**EXERCISE DIRECTIONS**
Below are records to give again exactly; omit each image they contain.
■ ■ ■ ■
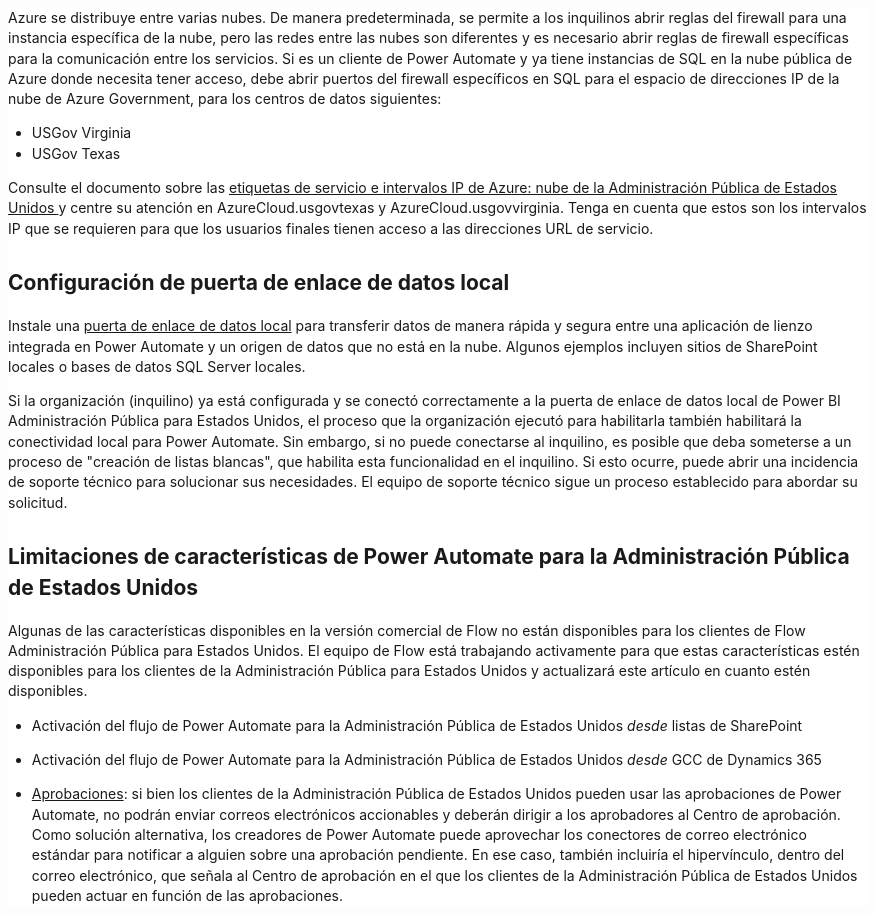Azure se distribuye entre varias nubes. De manera predeterminada, se permite a los inquilinos abrir reglas del firewall para una instancia específica de la nube, pero las redes entre las nubes son diferentes y es necesario abrir reglas de firewall específicas para la comunicación entre los servicios. Si es un cliente de Power Automate y ya tiene instancias de SQL en la nube pública de Azure donde necesita tener acceso, debe abrir puertos del firewall específicos en SQL para el espacio de direcciones IP de la nube de Azure Government, para los centros de datos siguientes:

- USGov Virginia
- USGov Texas

Consulte el documento sobre las [etiquetas de servicio e intervalos IP de Azure: nube de la Administración Pública de Estados Unidos ](https://www.microsoft.com/download/confirmation.aspx?id=57063) y centre su atención en AzureCloud.usgovtexas y AzureCloud.usgovvirginia. Tenga en cuenta que estos son los intervalos IP que se requieren para que los usuarios finales tienen acceso a las direcciones URL de servicio.

## <a name="on-premises-data-gateway-configuration"></a>Configuración de puerta de enlace de datos local

Instale una [puerta de enlace de datos local](https://docs.microsoft.com/flow/gateway-manage) para transferir datos de manera rápida y segura entre una aplicación de lienzo integrada en Power Automate y un origen de datos que no está en la nube. Algunos ejemplos incluyen sitios de SharePoint locales o bases de datos SQL Server locales.

Si la organización (inquilino) ya está configurada y se conectó correctamente a la puerta de enlace de datos local de Power BI Administración Pública para Estados Unidos, el proceso que la organización ejecutó para habilitarla también habilitará la conectividad local para Power Automate. Sin embargo, si no puede conectarse al inquilino, es posible que deba someterse a un proceso de "creación de listas blancas", que habilita esta funcionalidad en el inquilino. Si esto ocurre, puede abrir una incidencia de soporte técnico para solucionar sus necesidades. El equipo de soporte técnico sigue un proceso establecido para abordar su solicitud.

## <a name="power-automate-us-government-feature-limitations"></a>Limitaciones de características de Power Automate para la Administración Pública de Estados Unidos

Algunas de las características disponibles en la versión comercial de Flow no están disponibles para los clientes de Flow Administración Pública para Estados Unidos. El equipo de Flow está trabajando activamente para que estas características estén disponibles para los clientes de la Administración Pública para Estados Unidos y actualizará este artículo en cuanto estén disponibles.

- Activación del flujo de Power Automate para la Administración Pública de Estados Unidos *desde* listas de SharePoint

- Activación del flujo de Power Automate para la Administración Pública de Estados Unidos *desde* GCC de Dynamics 365

- [Aprobaciones](./modern-approvals.md): si bien los clientes de la Administración Pública de Estados Unidos pueden usar las aprobaciones de Power Automate, no podrán enviar correos electrónicos accionables y deberán dirigir a los aprobadores al Centro de aprobación. Como solución alternativa, los creadores de Power Automate puede aprovechar los conectores de correo electrónico estándar para notificar a alguien sobre una aprobación pendiente. En ese caso, también incluiría el hipervínculo, dentro del correo electrónico, que señala al Centro de aprobación en el que los clientes de la Administración Pública de Estados Unidos pueden actuar en función de las aprobaciones.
■ ■ ■ ■
**ANSWER FOR THIS EXERCISE**
Azure se distribuye entre varias nubes. De manera predeterminada, se permite a los inquilinos abrir reglas del firewall para una instancia específica de la nube, pero las redes entre las nubes son diferentes y es necesario abrir reglas de firewall específicas para la comunicación entre los servicios. Si es un cliente de Power Automate y ya tiene instancias de SQL en la nube pública de Azure donde necesita tener acceso, debe abrir puertos del firewall específicos en SQL para el espacio de direcciones IP de la nube de Azure Government, para los centros de datos siguientes:

- USGov Virginia
- USGov Texas

Consulte el documento sobre las [etiquetas de servicio e intervalos IP de Azure: nube de la Administración Pública de Estados Unidos ](https://www.microsoft.com/download/confirmation.aspx?id=57063) y centre su atención en AzureCloud.usgovtexas y AzureCloud.usgovvirginia. Tenga en cuenta que estos son los intervalos IP que se requieren para que los usuarios finales tienen acceso a las direcciones URL de servicio.

## <a name="on-premises-data-gateway-configuration"></a>Configuración de puerta de enlace de datos local

Instale una [puerta de enlace de datos local](https://docs.microsoft.com/flow/gateway-manage) para transferir datos de manera rápida y segura entre una aplicación de lienzo integrada en Power Automate y un origen de datos que no está en la nube. Algunos ejemplos incluyen sitios de SharePoint locales o bases de datos SQL Server locales.

Si la organización (inquilino) ya está configurada y se conectó correctamente a la puerta de enlace de datos local de Power BI Administración Pública para Estados Unidos, el proceso que la organización ejecutó para habilitarla también habilitará la conectividad local para Power Automate. Sin embargo, si no puede conectarse al inquilino, es posible que deba someterse a un proceso de "creación de listas blancas", que habilita esta funcionalidad en el inquilino. Si esto ocurre, puede abrir una incidencia de soporte técnico para solucionar sus necesidades. El equipo de soporte técnico sigue un proceso establecido para abordar su solicitud.

## <a name="power-automate-us-government-feature-limitations"></a>Limitaciones de características de Power Automate para la Administración Pública de Estados Unidos

Algunas de las características disponibles en la versión comercial de Flow no están disponibles para los clientes de Flow Administración Pública para Estados Unidos. El equipo de Flow está trabajando activamente para que estas características estén disponibles para los clientes de la Administración Pública para Estados Unidos y actualizará este artículo en cuanto estén disponibles.

- Activación del flujo de Power Automate para la Administración Pública de Estados Unidos *desde* listas de SharePoint

- Activación del flujo de Power Automate para la Administración Pública de Estados Unidos *desde* GCC de Dynamics 365

- [Aprobaciones](./modern-approvals.md): si bien los clientes de la Administración Pública de Estados Unidos pueden usar las aprobaciones de Power Automate, no podrán enviar correos electrónicos accionables y deberán dirigir a los aprobadores al Centro de aprobación. Como solución alternativa, los creadores de Power Automate puede aprovechar los conectores de correo electrónico estándar para notificar a alguien sobre una aprobación pendiente. En ese caso, también incluiría el hipervínculo, dentro del correo electrónico, que señala al Centro de aprobación en el que los clientes de la Administración Pública de Estados Unidos pueden actuar en función de las aprobaciones.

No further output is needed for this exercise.